--- Stored items ---
________
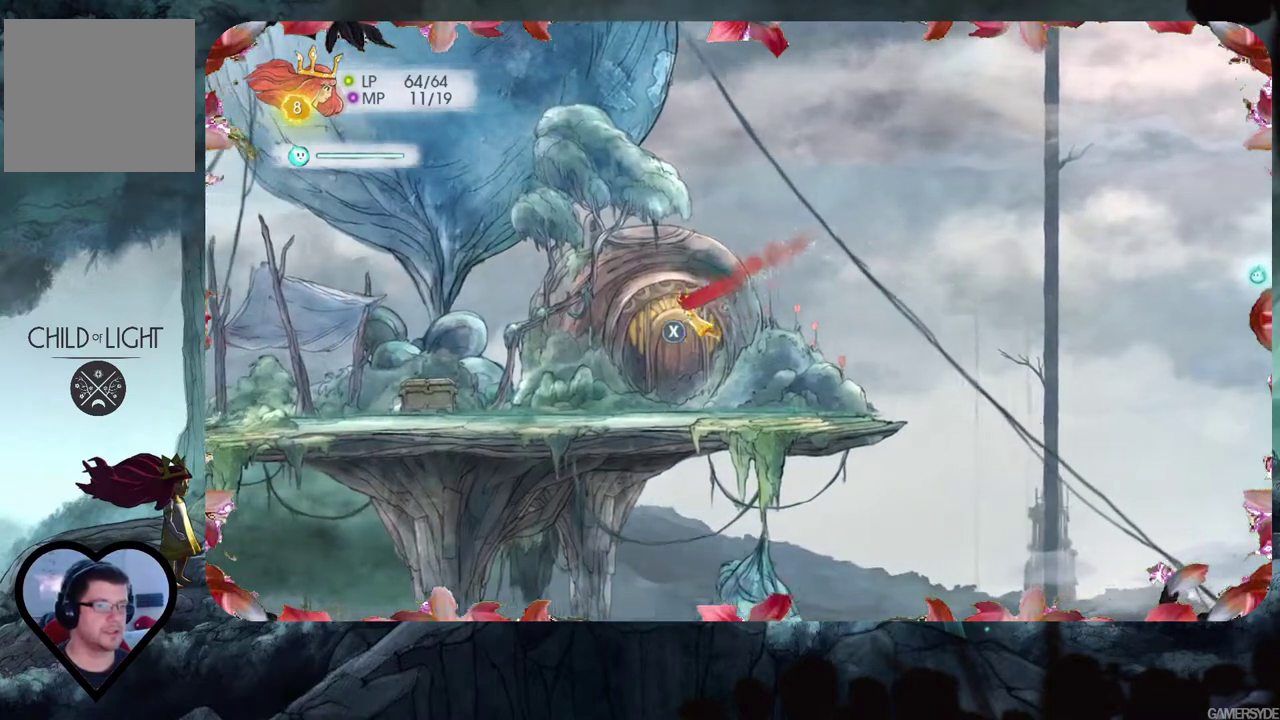
{"buttons": ["X"], "left_stick": "center", "right_stick": "center", "events": [[50, "left_stick", "center"], [433, "X", "down"]]}
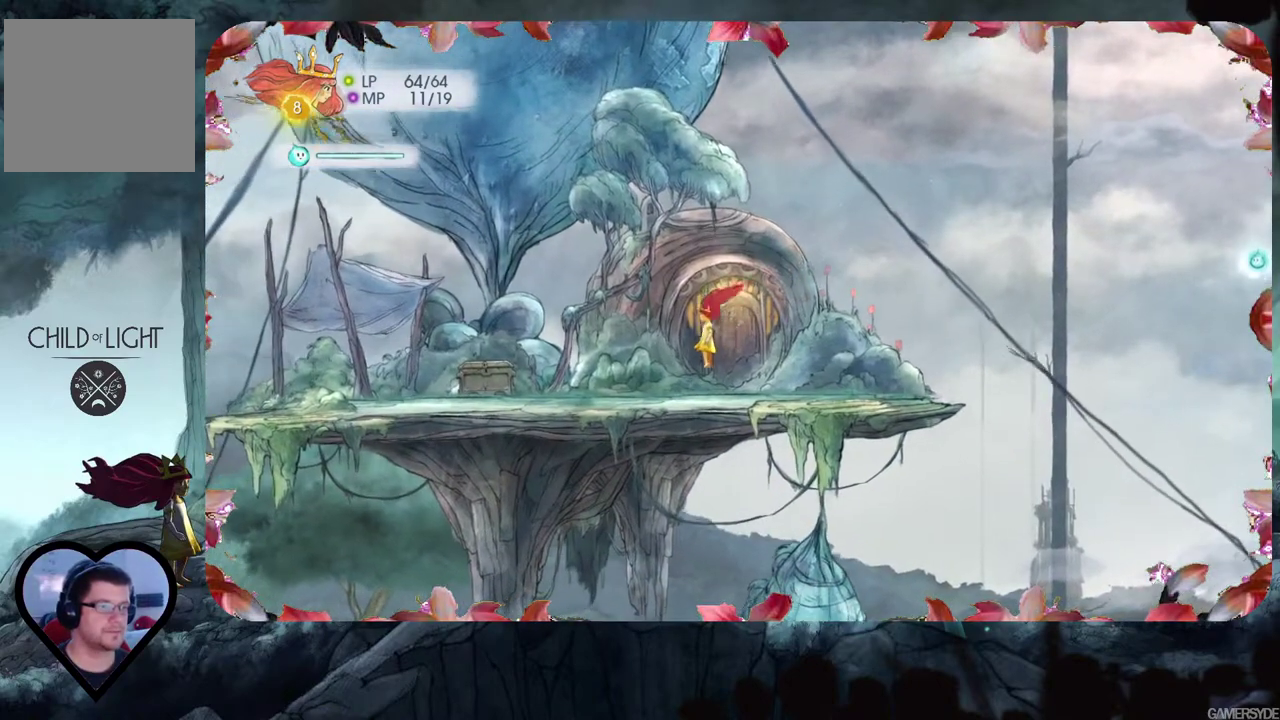
{"buttons": [], "left_stick": "center", "right_stick": "center", "events": [[33, "X", "up"]]}
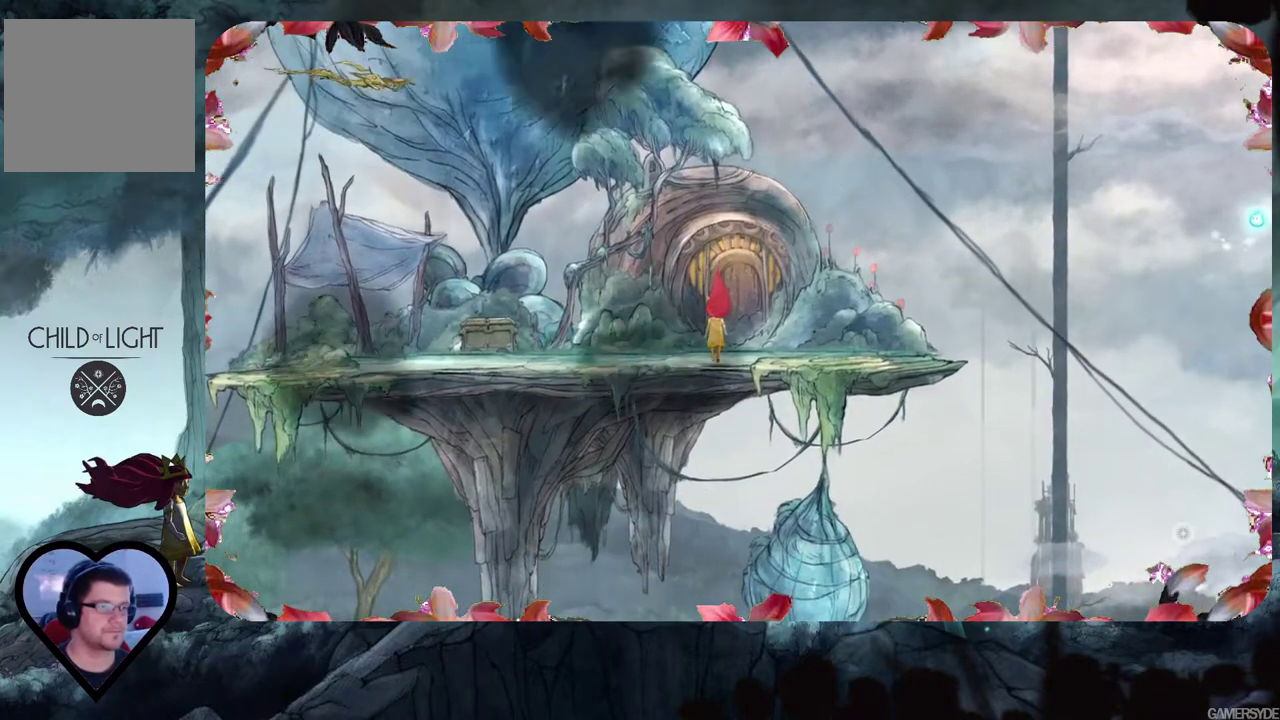
{"buttons": [], "left_stick": "center", "right_stick": "center", "events": []}
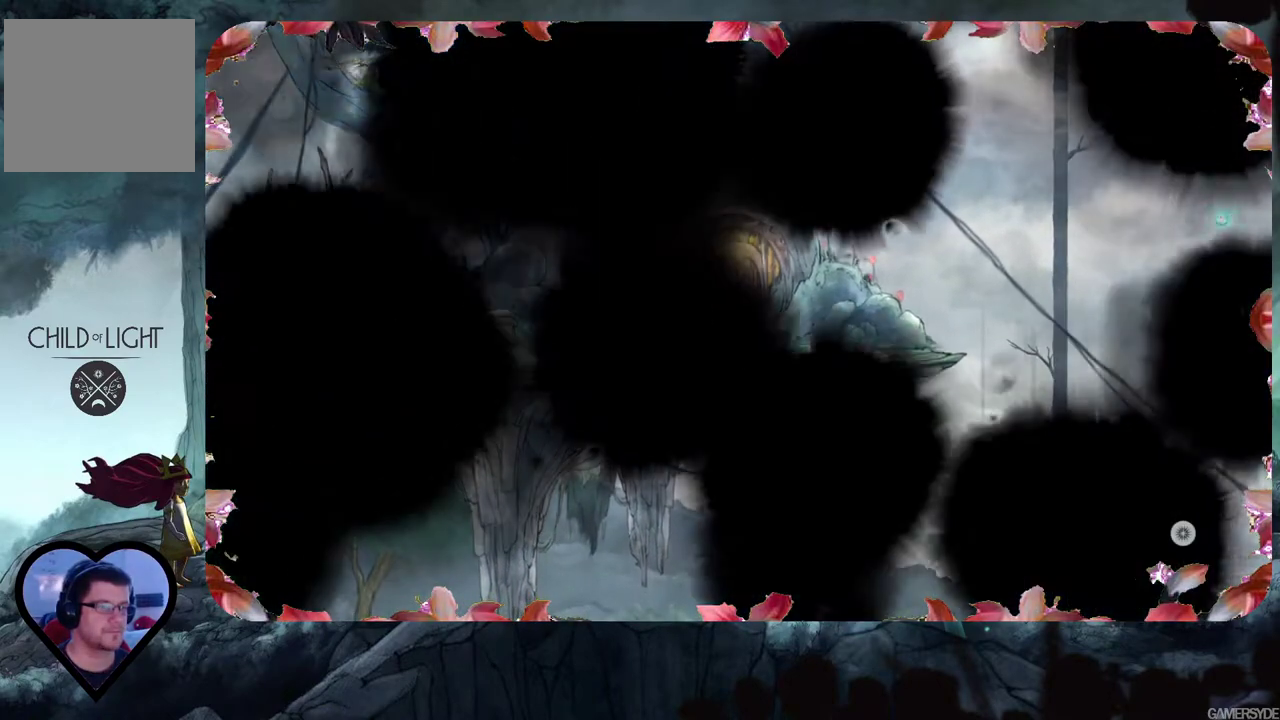
{"buttons": [], "left_stick": "center", "right_stick": "center", "events": []}
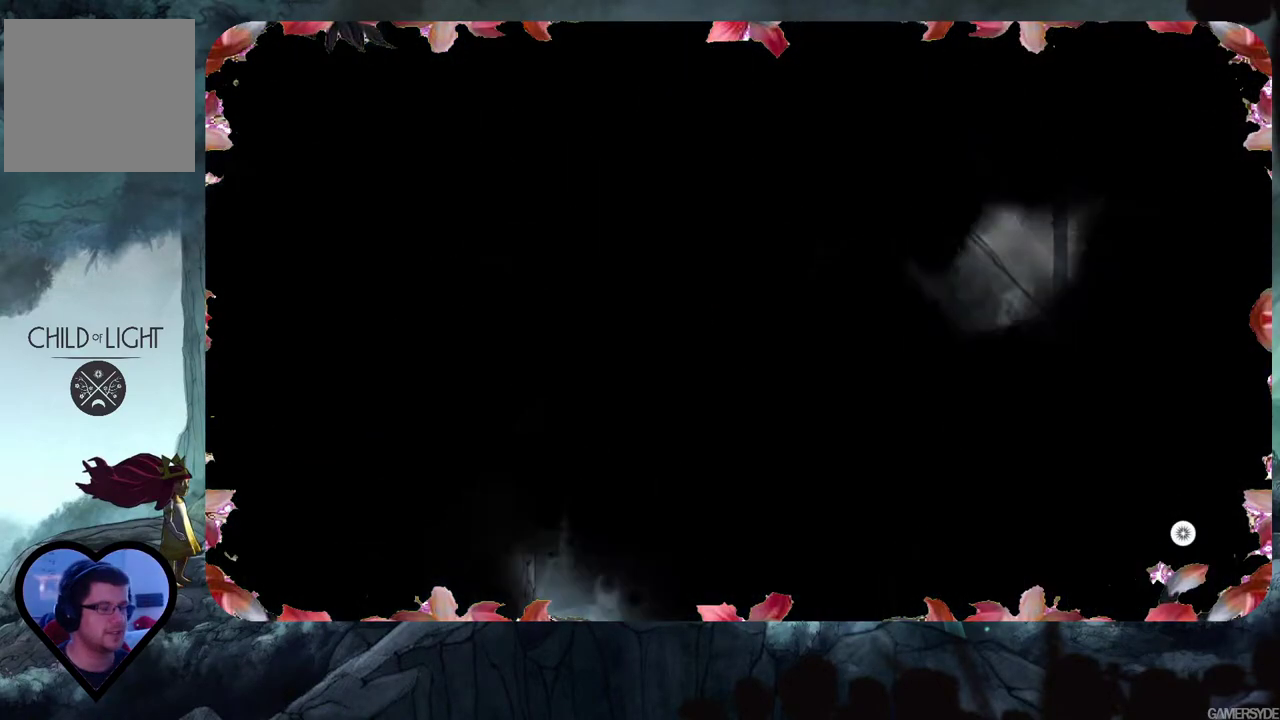
{"buttons": [], "left_stick": "center", "right_stick": "center", "events": []}
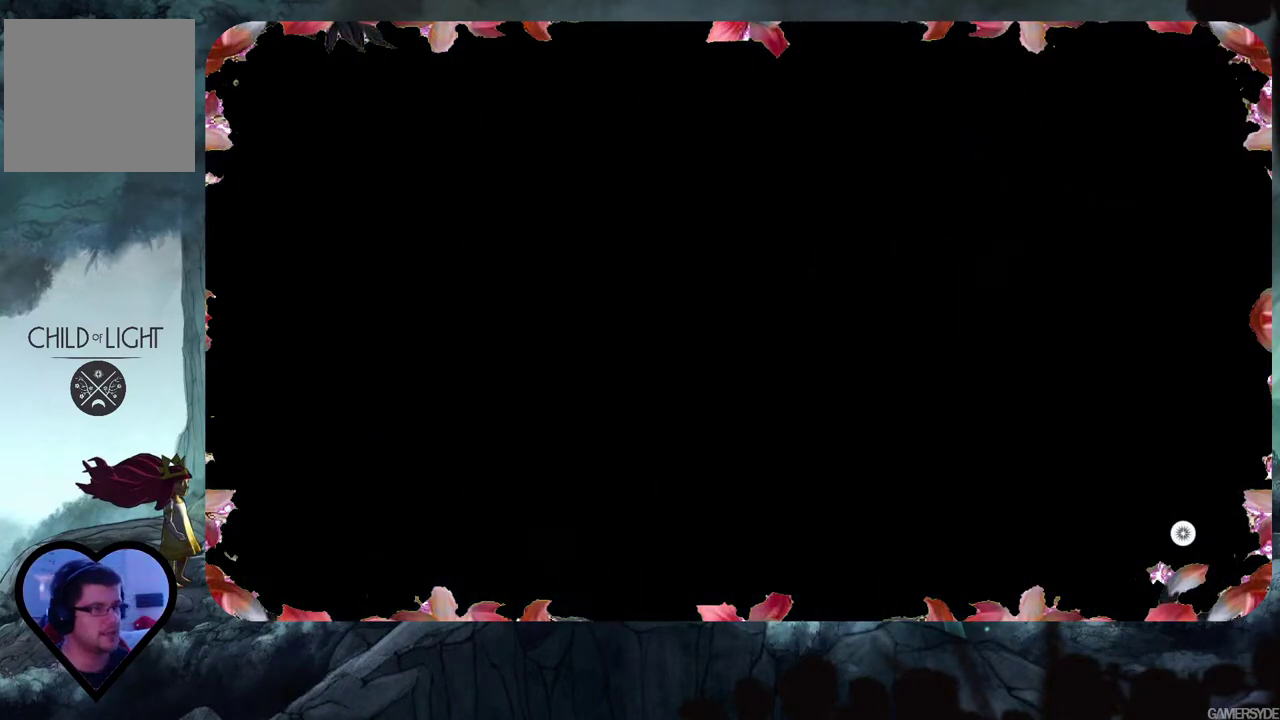
{"buttons": [], "left_stick": "center", "right_stick": "center", "events": []}
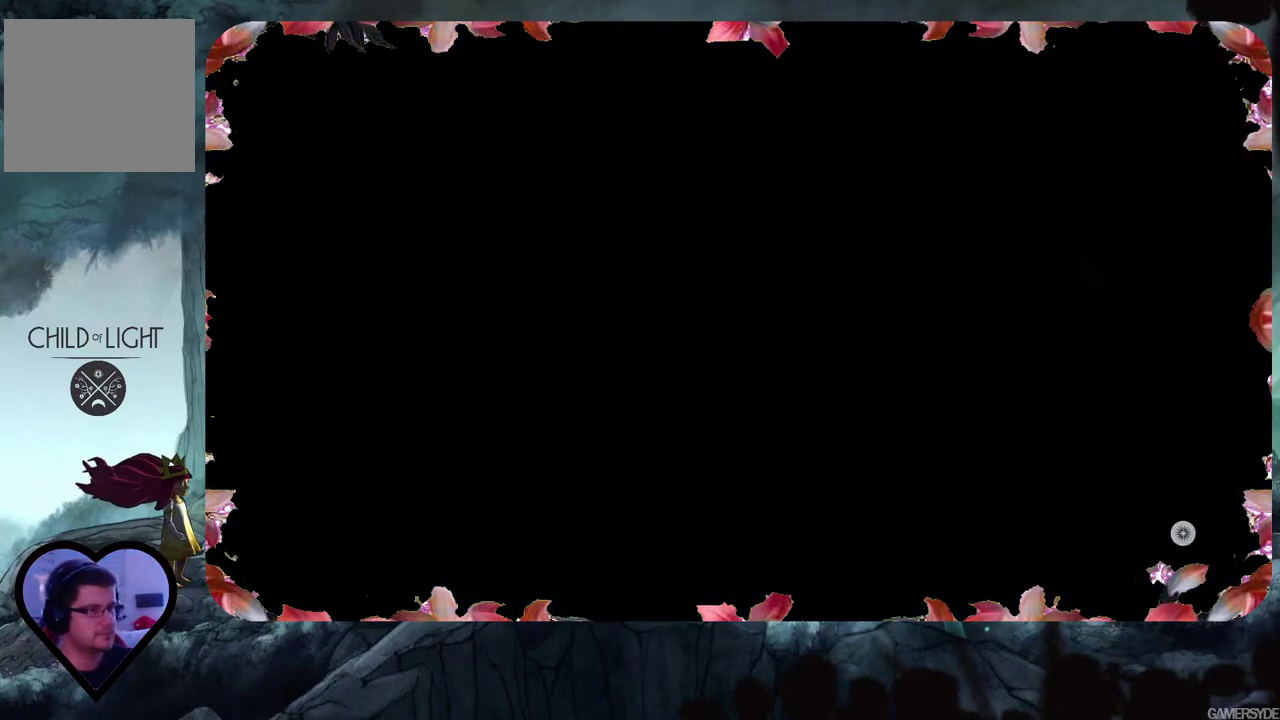
{"buttons": [], "left_stick": "center", "right_stick": "center", "events": []}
________
--- ABOUT THIS EXERCISE ---
Repeat the records above word for word, keeping no pictures in the copy.

--- ANSWER ---
{"buttons": ["X"], "left_stick": "center", "right_stick": "center", "events": [[50, "left_stick", "center"], [433, "X", "down"]]}
{"buttons": [], "left_stick": "center", "right_stick": "center", "events": [[33, "X", "up"]]}
{"buttons": [], "left_stick": "center", "right_stick": "center", "events": []}
{"buttons": [], "left_stick": "center", "right_stick": "center", "events": []}
{"buttons": [], "left_stick": "center", "right_stick": "center", "events": []}
{"buttons": [], "left_stick": "center", "right_stick": "center", "events": []}
{"buttons": [], "left_stick": "center", "right_stick": "center", "events": []}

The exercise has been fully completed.